#### Dataset content
───
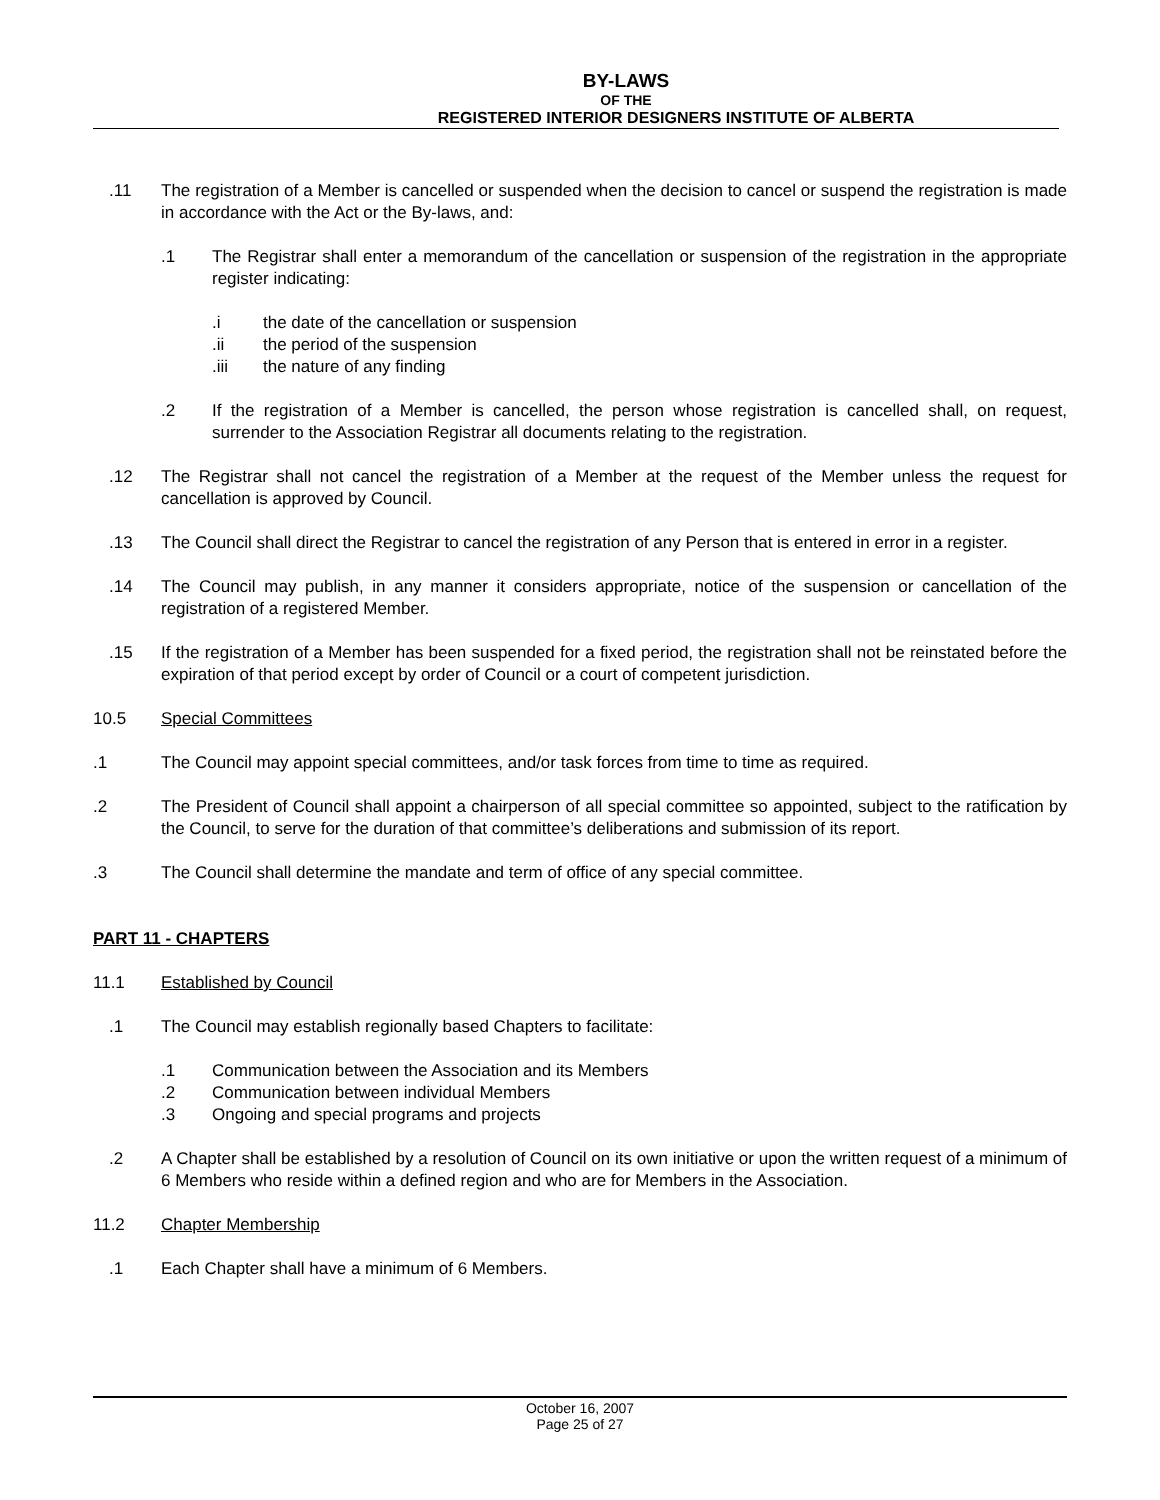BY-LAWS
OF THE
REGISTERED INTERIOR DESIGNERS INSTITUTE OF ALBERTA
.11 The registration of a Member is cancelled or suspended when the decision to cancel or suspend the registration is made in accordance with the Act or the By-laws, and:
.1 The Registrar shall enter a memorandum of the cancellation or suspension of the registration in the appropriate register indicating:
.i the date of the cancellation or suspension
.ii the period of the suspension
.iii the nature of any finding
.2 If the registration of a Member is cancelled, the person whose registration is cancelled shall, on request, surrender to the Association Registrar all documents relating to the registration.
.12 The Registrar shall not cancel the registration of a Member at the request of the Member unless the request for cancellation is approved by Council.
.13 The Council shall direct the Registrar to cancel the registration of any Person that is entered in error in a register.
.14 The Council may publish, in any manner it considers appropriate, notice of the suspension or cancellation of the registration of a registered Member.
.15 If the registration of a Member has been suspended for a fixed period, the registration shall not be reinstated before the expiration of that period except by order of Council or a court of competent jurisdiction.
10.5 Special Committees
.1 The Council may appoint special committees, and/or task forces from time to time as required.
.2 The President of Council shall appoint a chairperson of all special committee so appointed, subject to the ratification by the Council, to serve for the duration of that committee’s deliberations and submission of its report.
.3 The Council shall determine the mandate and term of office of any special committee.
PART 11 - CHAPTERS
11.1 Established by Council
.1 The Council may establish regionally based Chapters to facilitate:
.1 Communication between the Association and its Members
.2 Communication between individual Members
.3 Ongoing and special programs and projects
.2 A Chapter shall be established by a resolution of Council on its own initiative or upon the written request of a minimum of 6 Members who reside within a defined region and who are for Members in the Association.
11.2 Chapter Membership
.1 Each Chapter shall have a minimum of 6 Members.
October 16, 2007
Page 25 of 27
───
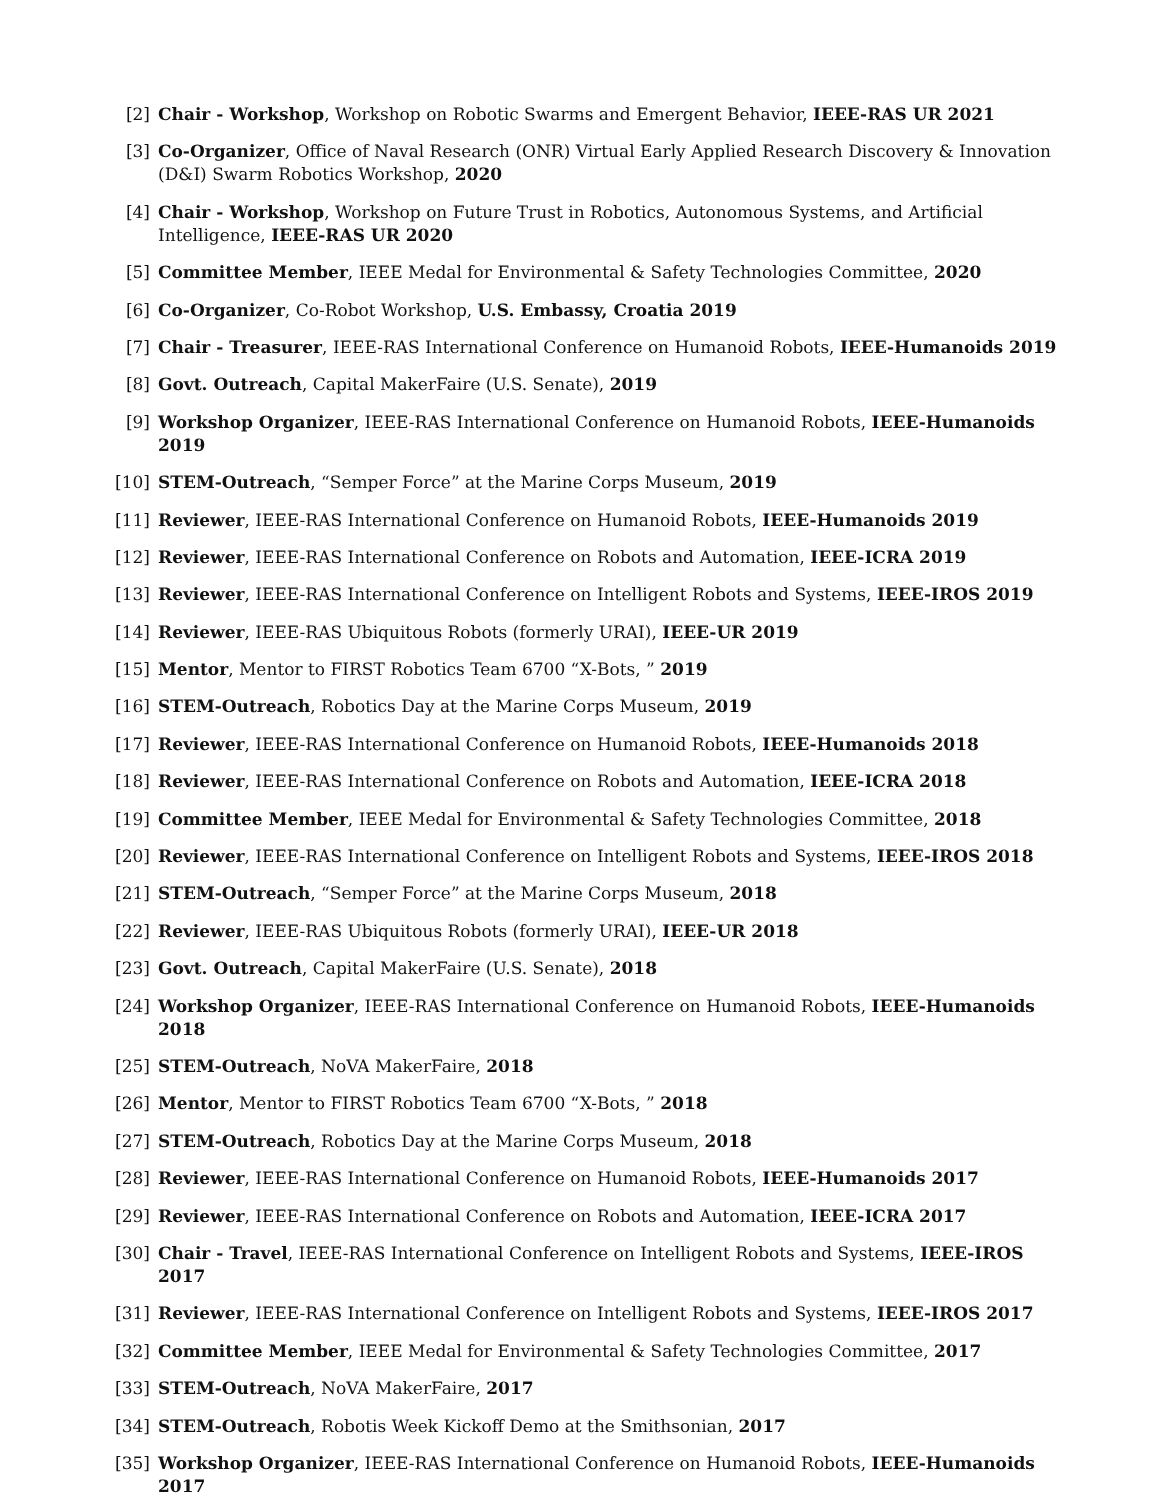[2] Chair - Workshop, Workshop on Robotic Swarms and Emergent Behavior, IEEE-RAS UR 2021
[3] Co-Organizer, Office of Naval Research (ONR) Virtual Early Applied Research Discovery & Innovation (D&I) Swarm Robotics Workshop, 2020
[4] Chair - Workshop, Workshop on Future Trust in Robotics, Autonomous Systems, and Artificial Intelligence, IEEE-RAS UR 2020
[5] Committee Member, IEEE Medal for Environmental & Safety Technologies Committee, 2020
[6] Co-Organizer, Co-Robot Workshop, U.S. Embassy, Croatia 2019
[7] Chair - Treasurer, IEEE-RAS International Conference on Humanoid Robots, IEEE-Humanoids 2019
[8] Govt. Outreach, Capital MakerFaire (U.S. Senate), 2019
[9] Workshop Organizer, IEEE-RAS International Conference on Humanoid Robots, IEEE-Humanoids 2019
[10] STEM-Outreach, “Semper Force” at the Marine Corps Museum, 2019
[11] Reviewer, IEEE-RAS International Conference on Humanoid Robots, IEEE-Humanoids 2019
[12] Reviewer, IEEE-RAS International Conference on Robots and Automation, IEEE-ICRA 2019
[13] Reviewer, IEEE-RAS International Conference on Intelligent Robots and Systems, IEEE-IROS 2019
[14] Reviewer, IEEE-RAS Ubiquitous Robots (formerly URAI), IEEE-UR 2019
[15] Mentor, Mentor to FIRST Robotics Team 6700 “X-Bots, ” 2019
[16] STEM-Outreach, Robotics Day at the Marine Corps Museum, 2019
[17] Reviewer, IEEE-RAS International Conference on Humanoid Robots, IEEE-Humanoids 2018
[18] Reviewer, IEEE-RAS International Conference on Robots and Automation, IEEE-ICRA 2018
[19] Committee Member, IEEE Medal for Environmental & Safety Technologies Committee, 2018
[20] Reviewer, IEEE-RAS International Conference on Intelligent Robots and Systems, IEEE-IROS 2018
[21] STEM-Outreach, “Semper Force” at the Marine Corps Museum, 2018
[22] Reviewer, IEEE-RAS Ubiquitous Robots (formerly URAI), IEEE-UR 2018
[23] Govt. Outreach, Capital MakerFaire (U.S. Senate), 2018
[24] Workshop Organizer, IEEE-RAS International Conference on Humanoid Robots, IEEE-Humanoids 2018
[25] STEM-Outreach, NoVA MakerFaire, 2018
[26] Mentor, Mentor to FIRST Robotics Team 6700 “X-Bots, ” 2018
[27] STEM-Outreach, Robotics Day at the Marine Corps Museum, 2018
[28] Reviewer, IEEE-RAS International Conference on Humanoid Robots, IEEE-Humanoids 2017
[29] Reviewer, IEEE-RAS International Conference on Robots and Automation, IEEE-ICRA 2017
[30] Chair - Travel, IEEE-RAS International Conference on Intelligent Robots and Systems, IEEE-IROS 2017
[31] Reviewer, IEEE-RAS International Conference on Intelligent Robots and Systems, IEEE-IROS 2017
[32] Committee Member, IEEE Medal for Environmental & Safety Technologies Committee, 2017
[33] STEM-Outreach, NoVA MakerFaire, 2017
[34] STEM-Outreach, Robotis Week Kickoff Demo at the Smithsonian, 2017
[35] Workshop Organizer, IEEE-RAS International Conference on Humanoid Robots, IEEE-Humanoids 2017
───
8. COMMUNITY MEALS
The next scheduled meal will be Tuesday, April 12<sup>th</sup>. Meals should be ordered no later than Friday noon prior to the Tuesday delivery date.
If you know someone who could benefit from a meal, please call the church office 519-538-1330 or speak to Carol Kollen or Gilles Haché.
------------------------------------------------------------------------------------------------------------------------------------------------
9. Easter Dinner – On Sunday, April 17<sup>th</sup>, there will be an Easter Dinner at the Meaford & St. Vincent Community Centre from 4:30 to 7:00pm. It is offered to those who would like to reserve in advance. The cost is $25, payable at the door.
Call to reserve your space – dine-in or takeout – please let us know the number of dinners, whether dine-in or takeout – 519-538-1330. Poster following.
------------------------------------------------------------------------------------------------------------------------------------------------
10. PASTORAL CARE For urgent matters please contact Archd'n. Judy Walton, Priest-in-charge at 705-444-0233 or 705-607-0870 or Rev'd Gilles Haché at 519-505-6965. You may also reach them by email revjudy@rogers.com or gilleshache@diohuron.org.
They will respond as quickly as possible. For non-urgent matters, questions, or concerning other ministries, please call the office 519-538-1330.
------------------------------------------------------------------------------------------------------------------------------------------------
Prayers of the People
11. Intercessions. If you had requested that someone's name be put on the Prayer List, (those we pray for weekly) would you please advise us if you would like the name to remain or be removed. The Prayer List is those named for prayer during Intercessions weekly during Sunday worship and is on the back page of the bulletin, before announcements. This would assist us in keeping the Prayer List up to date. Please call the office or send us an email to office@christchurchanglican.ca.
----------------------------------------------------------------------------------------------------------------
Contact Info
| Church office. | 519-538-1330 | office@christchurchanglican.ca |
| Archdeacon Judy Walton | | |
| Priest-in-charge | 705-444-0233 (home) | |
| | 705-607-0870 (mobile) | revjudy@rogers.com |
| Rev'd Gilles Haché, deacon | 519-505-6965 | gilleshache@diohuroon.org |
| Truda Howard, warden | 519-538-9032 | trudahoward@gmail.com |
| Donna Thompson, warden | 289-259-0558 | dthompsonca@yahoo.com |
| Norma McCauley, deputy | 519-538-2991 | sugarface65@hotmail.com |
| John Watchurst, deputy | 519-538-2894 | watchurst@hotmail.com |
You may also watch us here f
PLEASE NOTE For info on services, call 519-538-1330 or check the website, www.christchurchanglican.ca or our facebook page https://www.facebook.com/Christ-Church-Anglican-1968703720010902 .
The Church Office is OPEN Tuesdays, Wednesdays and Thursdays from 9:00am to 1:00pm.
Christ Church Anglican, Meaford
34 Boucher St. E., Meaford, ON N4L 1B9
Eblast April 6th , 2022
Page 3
───
#### What is being asked
Each line above from the one with "10. PASTORAL CARE" up to and including the one with "705-444-0233 (home) | |" must be set down exactly, and no line outside that span may appear.

#### Task answer
10. PASTORAL CARE For urgent matters please contact Archd'n. Judy Walton, Priest-in-charge at 705-444-0233 or 705-607-0870 or Rev'd Gilles Haché at 519-505-6965. You may also reach them by email revjudy@rogers.com or gilleshache@diohuron.org.
They will respond as quickly as possible. For non-urgent matters, questions, or concerning other ministries, please call the office 519-538-1330.
------------------------------------------------------------------------------------------------------------------------------------------------
Prayers of the People
11. Intercessions. If you had requested that someone's name be put on the Prayer List, (those we pray for weekly) would you please advise us if you would like the name to remain or be removed. The Prayer List is those named for prayer during Intercessions weekly during Sunday worship and is on the back page of the bulletin, before announcements. This would assist us in keeping the Prayer List up to date. Please call the office or send us an email to office@christchurchanglican.ca.
----------------------------------------------------------------------------------------------------------------
Contact Info
| Church office. | 519-538-1330 | office@christchurchanglican.ca |
| Archdeacon Judy Walton | | |
| Priest-in-charge | 705-444-0233 (home) | |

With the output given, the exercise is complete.